→ QUOTED PASSAGE:
Skip to content

Conversation

@kolyshkin
Copy link
Contributor

@kolyshkin kolyshkin commented Jan 27, 2026

This is an alternative to #5066, fixing runc exec vs go1.26 issue with 1.4.0.
Go 1.26.0 is to be released soon (in February).

Fixes: #5060
Closes: #5066


Since PR 4812, runc exec tries to use clone3 syscall with
CLONE_INTO_CGROUP, falling back to the old method if it is not
supported.

One issue with that approach is, a

Cmd cannot be reused after calling its [Cmd.Start], [Cmd.Run],
[Cmd.Output], or [Cmd.CombinedOutput] methods.

(from https://pkg.go.dev/os/exec#Cmd).

This is enforced since Go 1.26, see CL 728642, and so runc exec
actually fails in specific scenarios (go1.26 and no CLONE_INTO_CGROUP
support).

The easiest workaround is to pre-copy the p.cmd structure. From the
CL 734200 it looks like it is an acceptable way. If the upstream
will introduce cmd.Clone we'll switch to it.

As for the test case, it looks like adding Go 1.26 to the testing
matrix is sufficient to reveal the issue (some tests involving
runc exec fail with Go 1.26 before the fix).

@kolyshkin kolyshkin changed the title ci: add go 1.26 rc2 Fix exec vs go1.26 Jan 27, 2026
@kolyshkin kolyshkin added this to the 1.4.1 milestone Jan 27, 2026
@kolyshkin
Copy link
Contributor Author

kolyshkin commented Jan 27, 2026

Note that copying of exec.Cmd is not recommended but accepted by upstream, judging by CL 734200. They may introduce cmd.Clone method later and we'll switch to it.

@kolyshkin kolyshkin marked this pull request as ready for review January 27, 2026 01:11
@kolyshkin kolyshkin changed the title Fix exec vs go1.26 Fix runc exec vs go1.26 + older kernel Jan 27, 2026
@kolyshkin
Copy link
Contributor Author

@rata @lifubang @cyphar PTAL

@lifubang
Copy link
Member

This is a great solution—overall, LGTM.

→ BRIEF 1:
Lay out the records below as a numbered list, from the start of the records up to and including the line that contains "Painting Services". Skip blank lines and leave the pictures out.

→ INFORMATION PROVIDED:
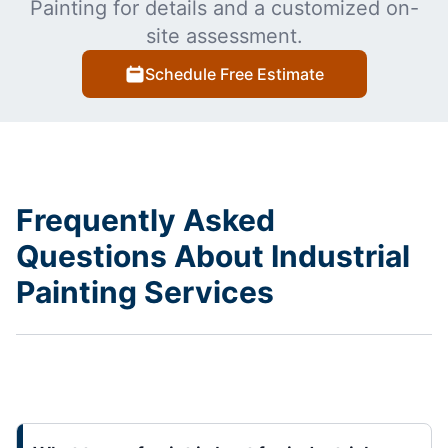
Painting for details and a customized on-
site assessment.
Schedule Free Estimate
Frequently Asked
Questions About Industrial
Painting Services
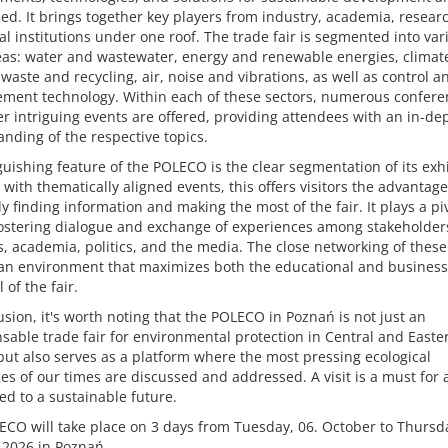
d. It brings together key players from industry, academia, resear
l institutions under one roof. The trade fair is segmented into var
eas: water and wastewater, energy and renewable energies, climat
waste and recycling, air, noise and vibrations, as well as control a
ment technology. Within each of these sectors, numerous confere
r intriguing events are offered, providing attendees with an in-de
nding of the respective topics.
guishing feature of the POLECO is the clear segmentation of its exhi
with thematically aligned events, this offers visitors the advantage
tly finding information and making the most of the fair. It plays a pi
fostering dialogue and exchange of experiences among stakeholder
, academia, politics, and the media. The close networking of thes
 an environment that maximizes both the educational and business
 of the fair.
usion, it's worth noting that the POLECO in Poznań is not just an
sable trade fair for environmental protection in Central and Easte
ut also serves as a platform where the most pressing ecological
es of our times are discussed and addressed. A visit is a must for
d to a sustainable future.
CO will take place on 3 days from Tuesday, 06. October to Thursda
 2026 in Poznań.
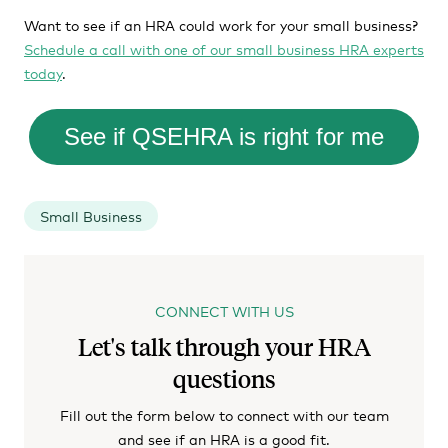
Want to see if an HRA could work for your small business?
Schedule a call with one of our small business HRA experts
today
.
See if QSEHRA is right for me
Small Business
CONNECT WITH US
Let's talk through your HRA
questions
Fill out the form below to connect with our team
and see if an HRA is a good fit.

→ BRIEF 2:
Duplicate the pull request thread from "Fixes: #5060" up to and including "or [Cmd.CombinedOutput] methods.".

→ TASK ANSWER 1:
1. Painting for details and a customized on-
2. site assessment.
3. Schedule Free Estimate
4. Frequently Asked
5. Questions About Industrial
6. Painting Services

→ TASK ANSWER 2:
Fixes: #5060
Closes: #5066


Since PR 4812, runc exec tries to use clone3 syscall with
CLONE_INTO_CGROUP, falling back to the old method if it is not
supported.

One issue with that approach is, a

Cmd cannot be reused after calling its [Cmd.Start], [Cmd.Run],
[Cmd.Output], or [Cmd.CombinedOutput] methods.